__Отрывок из текста__
----
Забыв о своем фрачном великолепии, Гумилев орал вместе со всем залом «Блок! Блок!», отбивая себе ладоши. Неподалеку, громко возмущался обидевшийся на «чиновника» Михаил Кристи:
– Вот уж не думал, что Блок, написавший «Двенадцать», позволит себе на публике такой выпад!
– Незабываемая речь, – провозгласил, чтобы все слышали, Гумилев. – Потрясающая речь. Ее можно только сравнить с речью Достоевского на открытии памятника Пушкину. Возможно, она тоже, как речь Достоевского, когда ее напечатают, многое потеряет. Только те, кто сами слышали…
«Блок несуетливо и медленно разговаривал потом с Гумилевым», – зафиксировал в дневнике Корней Чуковский.
----
Записанные данные
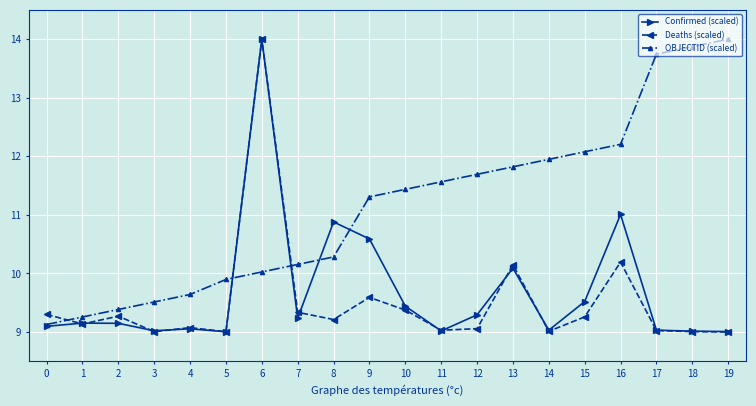

What is the sum of the OBJECTID (scaled) values at 11 and 13?

23.4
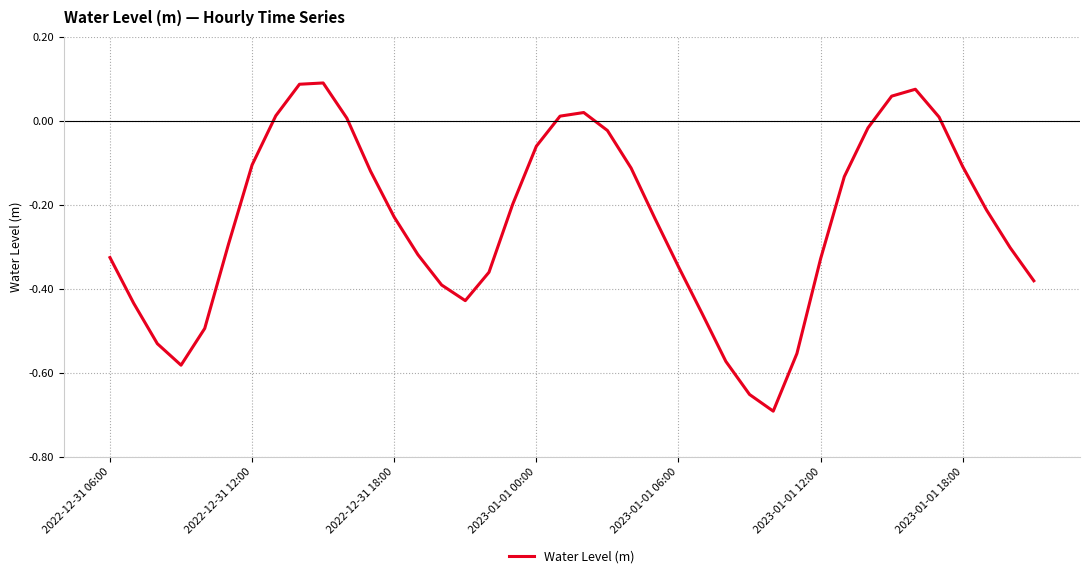

How many points are higher than both their immediate neighbors (excluding endpoints)?

3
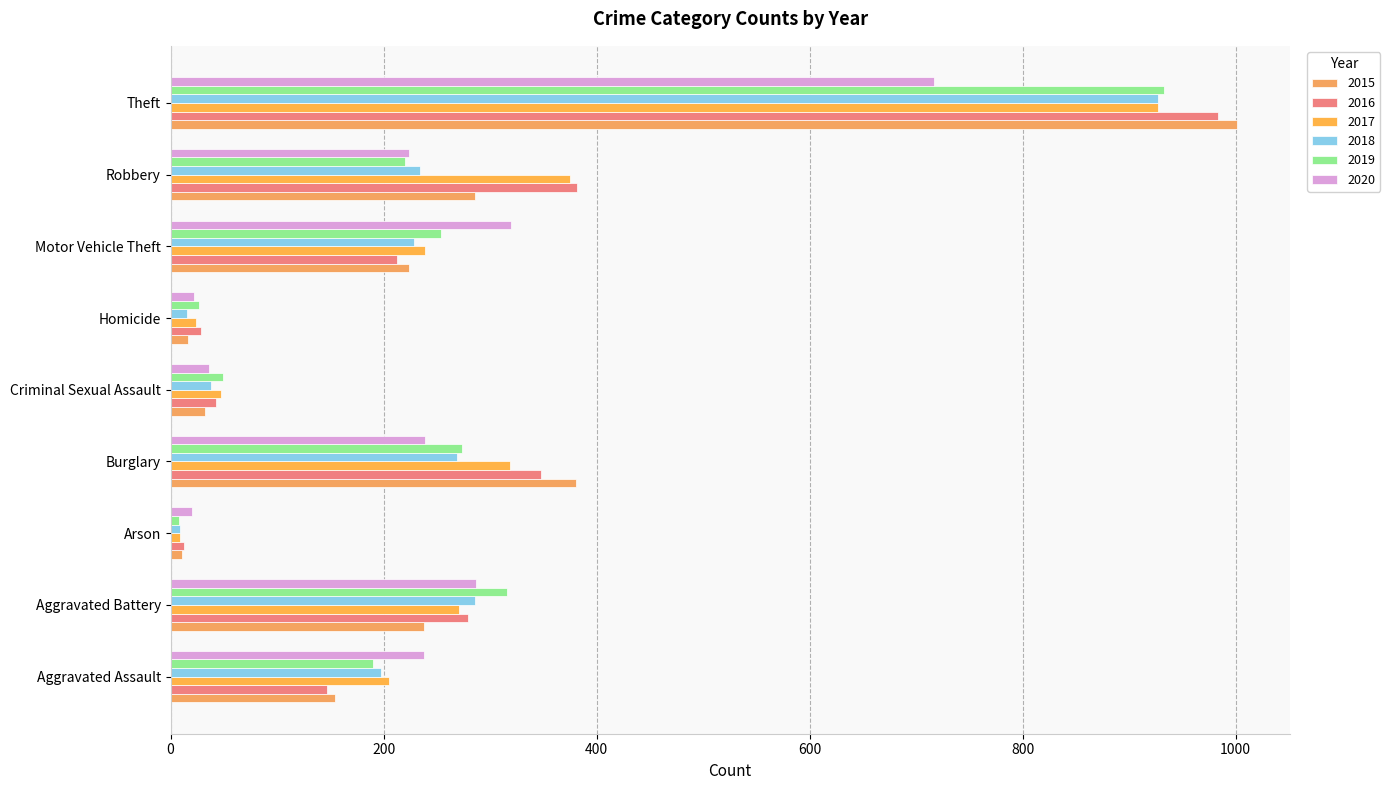

What is the greatest value displayed?

1001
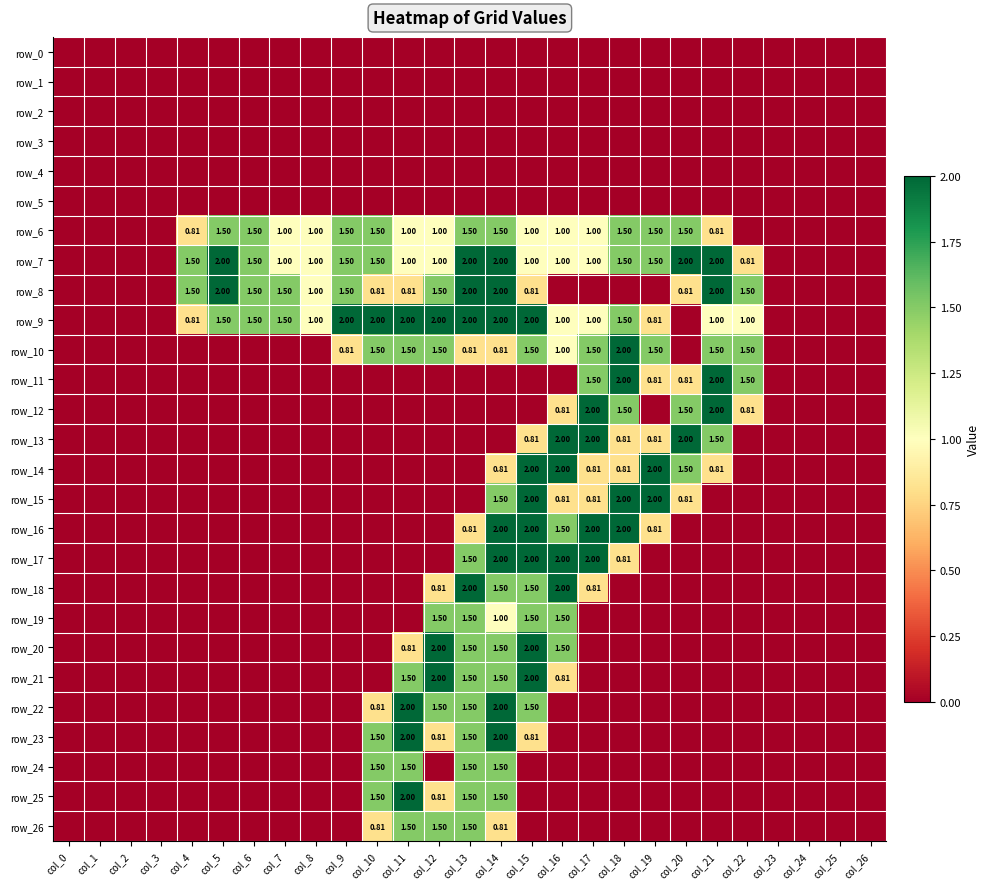

The row_19 series shows 0.0 at col_26. True or false?

True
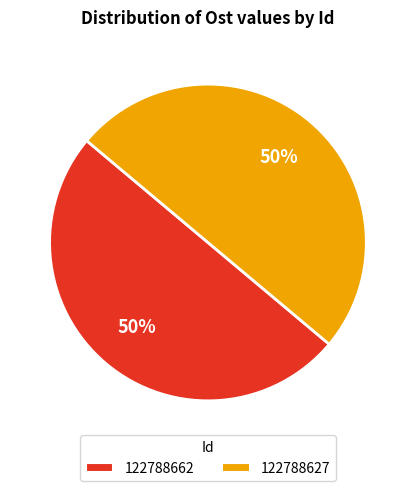

Combined, do 122788662 and 122788627 account for over 50%?

Yes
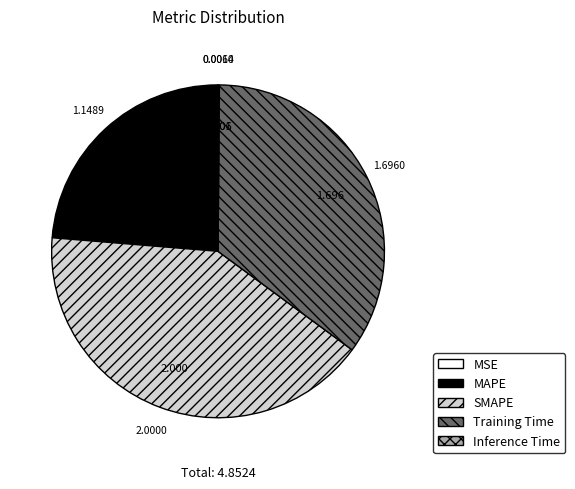

True or false: SMAPE accounts for 41% of the total.

True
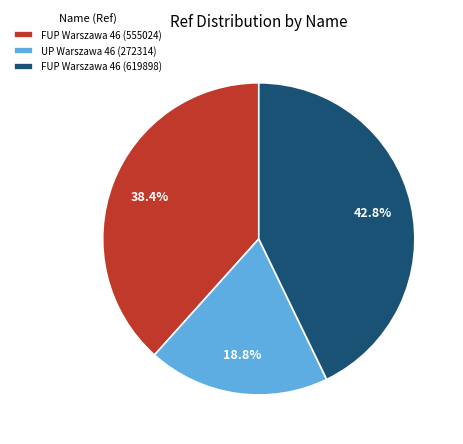

To the nearest percent, what is the difference between the largest and smallest slice percentages?

24%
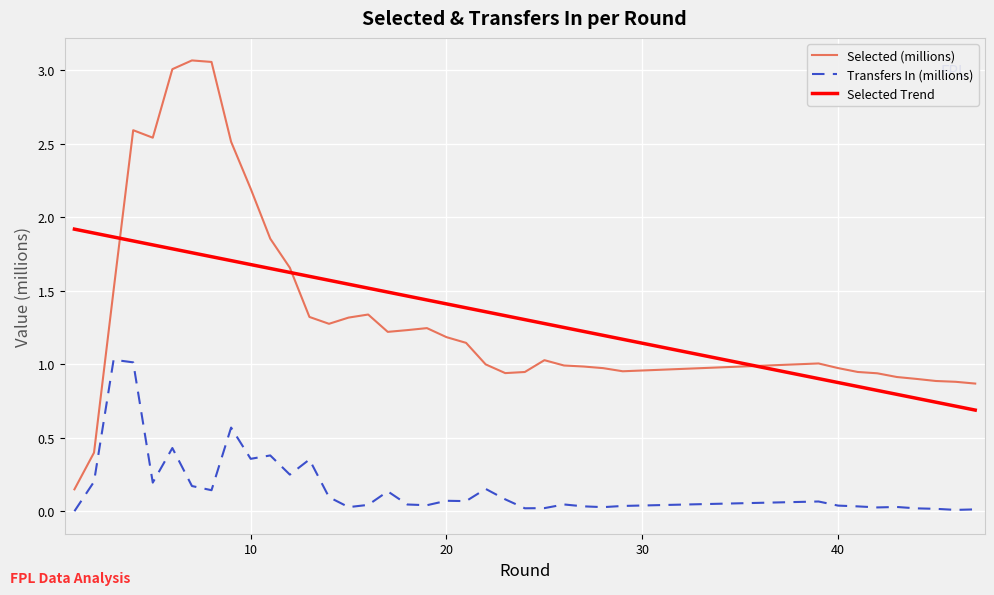

At how many categories does at least one series exceed 0?

38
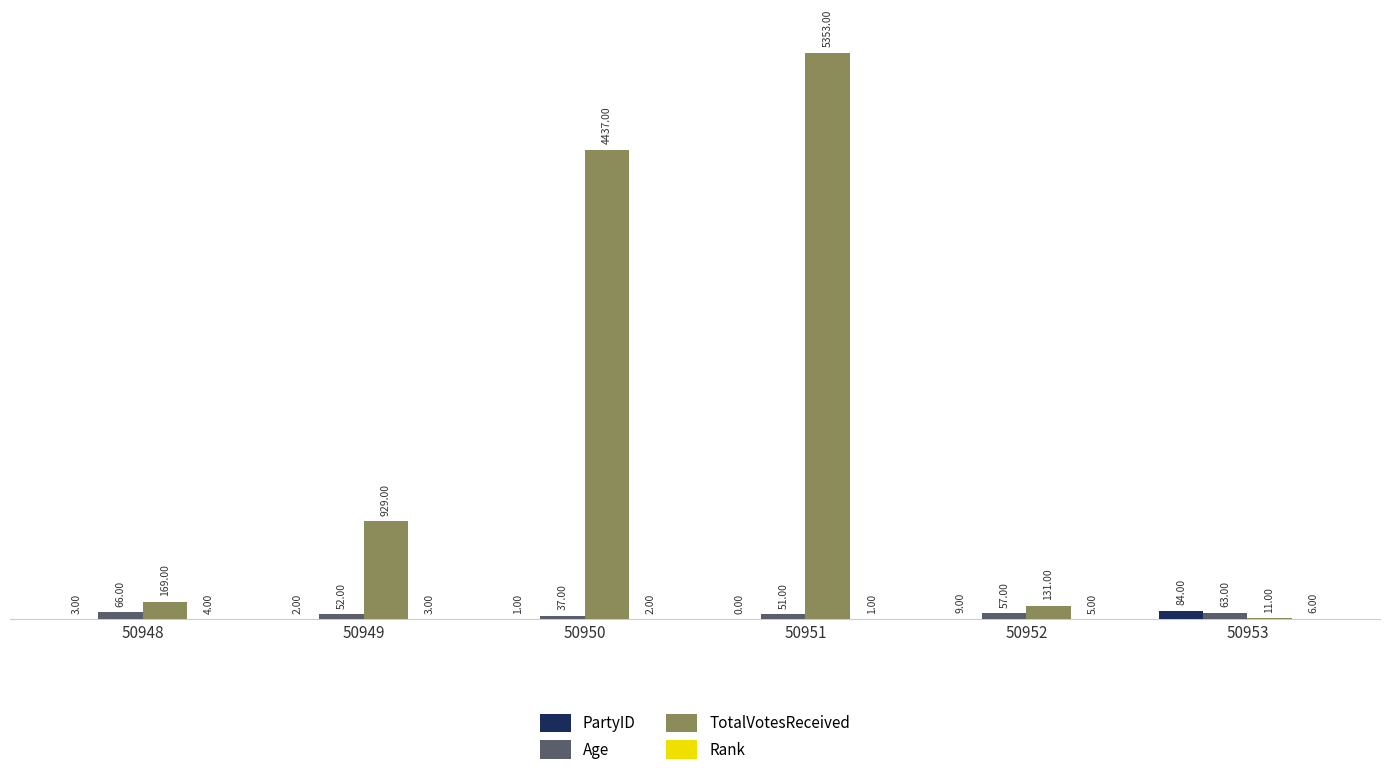

Where is Age nearest to the value 51?

50951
----
__Цель задания__
Перепишите из отрывка о речи Блока фрагмент от слов «Забыв о своем» до слов «дневнике Корней Чуковский.» включительно.

__Ответ к заданию__
Забыв о своем фрачном великолепии, Гумилев орал вместе со всем залом «Блок! Блок!», отбивая себе ладоши. Неподалеку, громко возмущался обидевшийся на «чиновника» Михаил Кристи:
– Вот уж не думал, что Блок, написавший «Двенадцать», позволит себе на публике такой выпад!
– Незабываемая речь, – провозгласил, чтобы все слышали, Гумилев. – Потрясающая речь. Ее можно только сравнить с речью Достоевского на открытии памятника Пушкину. Возможно, она тоже, как речь Достоевского, когда ее напечатают, многое потеряет. Только те, кто сами слышали…
«Блок несуетливо и медленно разговаривал потом с Гумилевым», – зафиксировал в дневнике Корней Чуковский.